Indeed, that might be my only complaint about this Alexander McCall Smith series - the books are just too short.
View all my reviews
Reading a No. 1 Ladies' Detective Agency novel is like being in the presence of an old and well-known, well-loved friend. It's a warm hug from a someone who knows just when you really need that hug.
These books are classified as mysteries, but they might as easily be called philosophy, because they are filled with Precious Ramotswe's ruminations on life, on what makes people behave as they do, on her beloved Botswana, on Africa.
All of the "mysteries" that she is called on to solve are, at their core, puzzles of human nature and why one person seeks to cause mischief for another. There are no car chases, no gunfights, no bloodshed. There is simply Mma Ramotswe meditating on the personalities of those involved in her current cases and using common sense and her well-honed instinct to sort through all the motives and possibilities to a logical conclusion. The great Sherlock could not do more.
As this book opens, we learn that Mma Ramotswe's associate, the recently married Mma Makutsi, is pregnant and soon to deliver her child. But, out of some superstition that things may go wrong, she does not want to talk about it. She almost refuses to even acknowledge that she is pregnant and she will not discuss her plans after the birth of the child. Will she be coming back to work at the detective agency? Will she need maternity leave and, if so, how much?
One day, a lawyer comes to the agency and wishes to hire Mma Ramotswe to investigate circumstances regarding a will that she is charged with probating. A rich farmer, with no direct descendants, has died and has left most of his estate to a nephew, son of his brother, who often visited the farm as he was growing up. The lawyer suspects that the young man who seeks to claim the inheritance is not really the nephew and that some sort of fraud is being perpetrated by the farmer's sister and this young man.

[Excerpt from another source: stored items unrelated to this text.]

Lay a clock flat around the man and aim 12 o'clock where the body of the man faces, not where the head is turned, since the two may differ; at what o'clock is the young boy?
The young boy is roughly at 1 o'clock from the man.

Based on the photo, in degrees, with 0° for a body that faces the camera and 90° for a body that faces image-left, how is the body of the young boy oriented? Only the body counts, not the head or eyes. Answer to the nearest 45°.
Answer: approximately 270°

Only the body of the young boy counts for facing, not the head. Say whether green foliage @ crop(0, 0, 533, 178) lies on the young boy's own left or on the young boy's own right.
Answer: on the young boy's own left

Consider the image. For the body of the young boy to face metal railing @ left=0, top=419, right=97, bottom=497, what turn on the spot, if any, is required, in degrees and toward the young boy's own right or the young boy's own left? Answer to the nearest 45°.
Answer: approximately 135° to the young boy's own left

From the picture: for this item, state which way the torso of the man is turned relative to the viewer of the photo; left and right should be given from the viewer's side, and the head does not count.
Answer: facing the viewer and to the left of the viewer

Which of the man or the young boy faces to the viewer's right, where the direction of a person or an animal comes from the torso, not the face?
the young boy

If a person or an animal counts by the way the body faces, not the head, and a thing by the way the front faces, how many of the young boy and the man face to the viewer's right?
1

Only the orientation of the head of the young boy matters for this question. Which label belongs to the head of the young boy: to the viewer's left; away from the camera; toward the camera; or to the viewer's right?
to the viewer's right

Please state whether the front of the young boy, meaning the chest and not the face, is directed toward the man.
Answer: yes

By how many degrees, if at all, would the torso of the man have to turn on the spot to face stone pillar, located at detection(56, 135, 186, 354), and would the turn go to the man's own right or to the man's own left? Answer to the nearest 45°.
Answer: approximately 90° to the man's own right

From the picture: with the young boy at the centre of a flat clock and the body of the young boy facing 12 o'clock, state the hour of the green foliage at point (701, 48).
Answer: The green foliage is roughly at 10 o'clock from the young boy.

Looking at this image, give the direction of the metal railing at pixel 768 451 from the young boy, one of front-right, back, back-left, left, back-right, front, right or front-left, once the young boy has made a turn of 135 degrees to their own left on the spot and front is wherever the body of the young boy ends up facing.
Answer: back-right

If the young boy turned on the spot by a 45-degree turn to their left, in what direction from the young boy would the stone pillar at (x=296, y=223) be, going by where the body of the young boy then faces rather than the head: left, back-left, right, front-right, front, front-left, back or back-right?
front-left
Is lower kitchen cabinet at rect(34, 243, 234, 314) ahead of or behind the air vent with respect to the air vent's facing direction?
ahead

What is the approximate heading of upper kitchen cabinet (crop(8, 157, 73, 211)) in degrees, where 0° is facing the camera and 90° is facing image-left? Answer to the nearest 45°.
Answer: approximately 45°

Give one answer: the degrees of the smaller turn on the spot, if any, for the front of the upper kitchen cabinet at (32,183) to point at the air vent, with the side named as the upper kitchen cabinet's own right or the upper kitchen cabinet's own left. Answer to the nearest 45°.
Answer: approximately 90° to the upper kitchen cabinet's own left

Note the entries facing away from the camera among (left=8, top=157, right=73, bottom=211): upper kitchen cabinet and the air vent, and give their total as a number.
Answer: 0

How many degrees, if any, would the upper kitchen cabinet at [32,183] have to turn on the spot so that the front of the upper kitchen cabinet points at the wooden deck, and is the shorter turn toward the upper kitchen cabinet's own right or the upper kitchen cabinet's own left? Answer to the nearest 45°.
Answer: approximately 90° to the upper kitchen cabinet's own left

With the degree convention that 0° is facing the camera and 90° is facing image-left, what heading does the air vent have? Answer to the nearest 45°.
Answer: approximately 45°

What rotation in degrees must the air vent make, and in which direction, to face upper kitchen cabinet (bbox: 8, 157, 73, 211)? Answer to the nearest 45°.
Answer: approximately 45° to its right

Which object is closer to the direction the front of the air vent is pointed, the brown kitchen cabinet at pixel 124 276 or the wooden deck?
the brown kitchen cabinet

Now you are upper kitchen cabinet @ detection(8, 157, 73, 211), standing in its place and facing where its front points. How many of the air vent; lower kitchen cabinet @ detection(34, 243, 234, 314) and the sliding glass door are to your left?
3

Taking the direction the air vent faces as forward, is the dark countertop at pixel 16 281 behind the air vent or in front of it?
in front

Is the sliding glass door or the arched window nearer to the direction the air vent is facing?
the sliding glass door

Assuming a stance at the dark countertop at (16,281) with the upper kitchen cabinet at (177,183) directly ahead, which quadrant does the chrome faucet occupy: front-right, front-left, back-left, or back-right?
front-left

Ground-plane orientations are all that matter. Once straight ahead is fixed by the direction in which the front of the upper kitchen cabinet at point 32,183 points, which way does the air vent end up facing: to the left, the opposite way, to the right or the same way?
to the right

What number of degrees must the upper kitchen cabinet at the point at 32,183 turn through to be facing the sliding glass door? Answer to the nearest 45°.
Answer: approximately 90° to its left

Mma Ramotswe agrees to investigate, but, as often happens in these stories, she finds that things are much more complicated than they appear on the surface.
Meanwhile, Grace Makutsi has her baby, a boy, whom she names for her and Mma Ramotswe's great hero and guide to the art of detecting, Clovis Anderson!
Mma Ramotswe chances to encounter the proprietor of the Minor Adjustment Beauty Salon. She has just moved her business from the shack that it did occupy into shiny new modern quarters and is ready for her grand opening, but all of a sudden, she finds herself the victim of a campaign of intimidation. Someone sends her the feather of a ground hornbill which is supposed to portend some evil coming to the recipient's life. Then there is a whispering campaign of scurrilous gossip about the salon and its products. It seems as though that triumphant opening of the new salon will never happen. Mma Ramotswe must find out who wishes ill for her client and get to the bottom of the vicious gossip which threatens to ruin her.
And so, Mma Ramotswe travels about the neighborhood in her ancient and beloved little white van to uncover facts, gather impressions, listen to people, and, finally, to weave it all together in a solution to her clients' problems. And as she rambles about we get to share her thoughts and her philosophy, a philosophy that is grounded in the very soil of Botswana. It is a gentle and always life-affirming trek that leaves one refreshed and wanting more.
Indeed, that might be my only complaint about this Alexander McCall Smith series - the books are just too short.